The aorta may dissect at any level and over a short or long section. Dissection occurs most commonly in the thoracic aorta, which is difficult to image with ultrasound. The image of dissection may suggest a double aorta or double lumen. The presence of an intraluminal clot (thrombus) can also be very , misleading because the lumen will then be narrowed.

Whenever there is a change in aortic diameter, either enlargement or narrowing, dissection should be suspected. Longitudinal and transverse scans are essential to display the full length of the dissections; oblique scans are also necessary to show clearly the full extent.

When an aortic aneurysm or dissection is diagnosed, the renal arteries must be located prior to surgery to see whether they are involved. If possible, the state of the iliac arteries should be demonstrated.
The clinical recognition of a highly pulsatile mass in the midline of the abdomen is an indication for an ultrasound scan.

Narrowing of the aorta

Any localized narrowing of the aorta is significant and should be visualized and measured in both diameters, with both longitudinal and transverse scans to show the extent of the narrowing.

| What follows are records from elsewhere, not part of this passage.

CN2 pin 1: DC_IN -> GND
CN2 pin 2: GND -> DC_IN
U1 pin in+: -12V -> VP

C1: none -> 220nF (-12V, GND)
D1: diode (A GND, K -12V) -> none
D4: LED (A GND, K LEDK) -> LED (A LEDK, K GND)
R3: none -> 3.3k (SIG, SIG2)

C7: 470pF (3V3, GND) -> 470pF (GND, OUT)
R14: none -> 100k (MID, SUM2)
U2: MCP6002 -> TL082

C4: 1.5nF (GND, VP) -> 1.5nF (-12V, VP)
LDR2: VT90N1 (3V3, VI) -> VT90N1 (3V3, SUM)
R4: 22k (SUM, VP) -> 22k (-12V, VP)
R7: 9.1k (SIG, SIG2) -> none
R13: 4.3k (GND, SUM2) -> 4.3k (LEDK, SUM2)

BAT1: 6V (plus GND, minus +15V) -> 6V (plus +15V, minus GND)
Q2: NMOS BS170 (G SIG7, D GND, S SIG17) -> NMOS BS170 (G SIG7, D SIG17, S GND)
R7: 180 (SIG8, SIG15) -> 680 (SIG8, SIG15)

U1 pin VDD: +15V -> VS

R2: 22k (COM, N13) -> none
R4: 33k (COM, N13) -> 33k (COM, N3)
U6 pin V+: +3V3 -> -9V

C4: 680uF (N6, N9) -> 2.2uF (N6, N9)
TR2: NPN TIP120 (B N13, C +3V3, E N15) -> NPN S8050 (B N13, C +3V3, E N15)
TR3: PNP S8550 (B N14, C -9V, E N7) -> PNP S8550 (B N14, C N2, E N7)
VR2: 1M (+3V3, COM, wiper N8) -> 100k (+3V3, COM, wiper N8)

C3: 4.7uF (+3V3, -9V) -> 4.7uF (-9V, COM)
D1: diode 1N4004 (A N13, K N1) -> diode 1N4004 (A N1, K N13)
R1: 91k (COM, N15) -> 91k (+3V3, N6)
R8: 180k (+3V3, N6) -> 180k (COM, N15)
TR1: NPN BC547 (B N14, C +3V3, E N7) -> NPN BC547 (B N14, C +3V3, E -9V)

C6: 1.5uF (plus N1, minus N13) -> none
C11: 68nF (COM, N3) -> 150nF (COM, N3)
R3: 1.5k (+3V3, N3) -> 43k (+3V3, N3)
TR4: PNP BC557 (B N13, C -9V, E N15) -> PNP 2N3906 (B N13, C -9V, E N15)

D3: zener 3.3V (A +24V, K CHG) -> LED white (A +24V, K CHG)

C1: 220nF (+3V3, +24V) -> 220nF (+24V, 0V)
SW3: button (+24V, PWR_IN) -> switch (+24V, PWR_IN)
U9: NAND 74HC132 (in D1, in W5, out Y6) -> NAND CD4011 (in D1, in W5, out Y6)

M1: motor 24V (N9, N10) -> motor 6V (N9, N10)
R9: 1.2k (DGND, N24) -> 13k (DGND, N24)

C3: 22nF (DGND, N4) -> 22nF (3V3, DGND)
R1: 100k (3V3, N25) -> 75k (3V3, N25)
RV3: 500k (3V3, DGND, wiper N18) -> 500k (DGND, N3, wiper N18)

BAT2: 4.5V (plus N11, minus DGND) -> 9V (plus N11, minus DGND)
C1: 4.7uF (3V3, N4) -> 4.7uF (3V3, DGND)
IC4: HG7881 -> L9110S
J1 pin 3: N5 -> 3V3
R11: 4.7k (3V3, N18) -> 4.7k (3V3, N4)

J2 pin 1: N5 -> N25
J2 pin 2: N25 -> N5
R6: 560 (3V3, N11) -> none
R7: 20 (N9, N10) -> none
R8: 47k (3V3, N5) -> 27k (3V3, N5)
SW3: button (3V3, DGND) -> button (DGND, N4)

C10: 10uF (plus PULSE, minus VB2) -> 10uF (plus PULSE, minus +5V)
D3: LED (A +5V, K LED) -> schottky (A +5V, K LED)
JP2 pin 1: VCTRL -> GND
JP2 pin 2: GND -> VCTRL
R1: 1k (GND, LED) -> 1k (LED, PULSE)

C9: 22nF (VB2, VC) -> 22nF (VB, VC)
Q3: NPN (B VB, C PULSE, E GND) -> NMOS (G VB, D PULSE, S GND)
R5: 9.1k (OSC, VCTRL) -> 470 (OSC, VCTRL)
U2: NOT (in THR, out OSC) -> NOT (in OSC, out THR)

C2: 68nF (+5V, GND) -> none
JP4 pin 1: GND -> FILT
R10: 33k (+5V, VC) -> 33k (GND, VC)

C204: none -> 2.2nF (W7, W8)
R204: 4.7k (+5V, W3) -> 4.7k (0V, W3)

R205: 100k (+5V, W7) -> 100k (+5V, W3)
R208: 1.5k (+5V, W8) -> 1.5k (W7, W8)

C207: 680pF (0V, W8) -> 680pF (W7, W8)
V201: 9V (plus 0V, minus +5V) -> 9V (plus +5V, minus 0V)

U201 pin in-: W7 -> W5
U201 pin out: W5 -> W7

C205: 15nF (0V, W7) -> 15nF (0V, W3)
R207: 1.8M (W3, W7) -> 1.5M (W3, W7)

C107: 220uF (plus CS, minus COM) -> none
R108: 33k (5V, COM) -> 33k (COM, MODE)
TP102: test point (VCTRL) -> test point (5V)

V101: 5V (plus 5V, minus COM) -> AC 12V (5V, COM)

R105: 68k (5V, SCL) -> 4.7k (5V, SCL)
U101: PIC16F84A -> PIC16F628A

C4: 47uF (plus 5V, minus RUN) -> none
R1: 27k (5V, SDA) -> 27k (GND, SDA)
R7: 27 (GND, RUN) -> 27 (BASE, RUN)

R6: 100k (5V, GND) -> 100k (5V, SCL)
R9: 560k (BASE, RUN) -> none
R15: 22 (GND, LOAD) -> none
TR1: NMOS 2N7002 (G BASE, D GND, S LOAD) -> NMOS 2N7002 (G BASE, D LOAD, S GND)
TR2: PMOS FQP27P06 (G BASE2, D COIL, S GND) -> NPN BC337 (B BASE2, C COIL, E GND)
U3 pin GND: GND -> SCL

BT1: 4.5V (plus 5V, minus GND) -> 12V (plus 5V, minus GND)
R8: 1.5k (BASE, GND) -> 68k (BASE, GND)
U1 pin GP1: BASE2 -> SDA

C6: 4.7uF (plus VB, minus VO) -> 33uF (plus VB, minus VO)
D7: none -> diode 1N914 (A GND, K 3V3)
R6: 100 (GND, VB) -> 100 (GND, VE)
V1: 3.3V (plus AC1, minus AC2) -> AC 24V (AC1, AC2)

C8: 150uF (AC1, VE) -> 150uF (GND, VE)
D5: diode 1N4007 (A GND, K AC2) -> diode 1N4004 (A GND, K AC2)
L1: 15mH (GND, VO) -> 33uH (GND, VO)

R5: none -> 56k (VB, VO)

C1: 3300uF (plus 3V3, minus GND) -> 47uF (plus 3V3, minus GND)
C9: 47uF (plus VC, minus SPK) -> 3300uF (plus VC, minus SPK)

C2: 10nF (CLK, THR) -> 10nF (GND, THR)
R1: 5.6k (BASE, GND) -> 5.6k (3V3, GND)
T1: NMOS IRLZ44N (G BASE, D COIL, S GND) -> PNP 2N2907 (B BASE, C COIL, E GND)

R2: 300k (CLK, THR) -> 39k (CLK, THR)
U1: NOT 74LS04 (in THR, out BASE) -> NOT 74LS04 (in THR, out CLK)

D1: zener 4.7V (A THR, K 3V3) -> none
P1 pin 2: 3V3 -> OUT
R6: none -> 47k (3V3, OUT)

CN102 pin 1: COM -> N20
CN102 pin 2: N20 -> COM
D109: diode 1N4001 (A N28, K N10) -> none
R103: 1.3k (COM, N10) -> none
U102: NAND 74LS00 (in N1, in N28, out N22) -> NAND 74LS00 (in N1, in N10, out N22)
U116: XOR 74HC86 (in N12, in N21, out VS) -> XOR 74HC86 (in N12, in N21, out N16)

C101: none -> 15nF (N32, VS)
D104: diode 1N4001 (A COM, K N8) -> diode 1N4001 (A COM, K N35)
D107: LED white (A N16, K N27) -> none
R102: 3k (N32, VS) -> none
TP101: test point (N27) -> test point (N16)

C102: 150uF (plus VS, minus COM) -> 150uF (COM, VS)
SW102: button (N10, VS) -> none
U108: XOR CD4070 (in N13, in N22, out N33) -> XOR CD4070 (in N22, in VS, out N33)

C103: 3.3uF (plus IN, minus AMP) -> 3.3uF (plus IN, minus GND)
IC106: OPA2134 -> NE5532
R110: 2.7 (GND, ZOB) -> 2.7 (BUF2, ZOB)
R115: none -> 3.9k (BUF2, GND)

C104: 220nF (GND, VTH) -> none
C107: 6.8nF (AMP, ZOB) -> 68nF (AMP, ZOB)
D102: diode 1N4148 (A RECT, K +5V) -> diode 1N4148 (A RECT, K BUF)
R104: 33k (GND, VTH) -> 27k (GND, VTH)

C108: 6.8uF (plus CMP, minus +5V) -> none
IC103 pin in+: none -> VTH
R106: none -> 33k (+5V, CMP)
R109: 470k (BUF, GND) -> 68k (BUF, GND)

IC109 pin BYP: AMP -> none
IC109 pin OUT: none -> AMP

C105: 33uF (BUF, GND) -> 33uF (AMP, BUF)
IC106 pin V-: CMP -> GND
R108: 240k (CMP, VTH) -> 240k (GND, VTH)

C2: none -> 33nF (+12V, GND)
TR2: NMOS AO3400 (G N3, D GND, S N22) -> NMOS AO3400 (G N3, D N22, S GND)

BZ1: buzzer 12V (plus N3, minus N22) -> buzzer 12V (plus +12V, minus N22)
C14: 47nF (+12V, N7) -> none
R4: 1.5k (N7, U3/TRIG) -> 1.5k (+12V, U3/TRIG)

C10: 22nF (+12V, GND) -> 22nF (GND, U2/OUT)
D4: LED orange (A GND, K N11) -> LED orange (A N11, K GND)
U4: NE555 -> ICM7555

Atheromatous calcification should be assessed throughout the length of the aorta. Whenever possible, the aorta should be traced pat the bifurcation into the left and right iliac arteries, which should also be examined for narrowing or widening.

In elderly patients, the aorta may be tortuous or narrowed because of arteriosclerosis, which may be focal or diffuse. Classification of the aortic wall will produce focal areas of acoustic shadowing on the scan. A thrombus may develop, especially at the bifurcation of the aorta, followed by occlusion of the vessel. Doppler ultrasound or aortography (contrast radiography) may be necessary. Each part of the aorta should be examined before stenosis or dilatation is diagnosed.

When the patient has had surgical repair of the aorta (Aortic prosthesis)

When the patient has had surgical repair of the aorta, it is important to assess the position and calibre of the prosthesis and, using transverse sections, to exclude dissections or leakage. Fluid adjacent to a recently inserted graft may be due to haemorrhage, but can also be due to localized post-surgical oedema or infection. Correlation with the clinical condition of the patient and follow-up ultrasound scans are essential. In all cases, the full length of the prosthesis must be examined, together with the aorta and below it.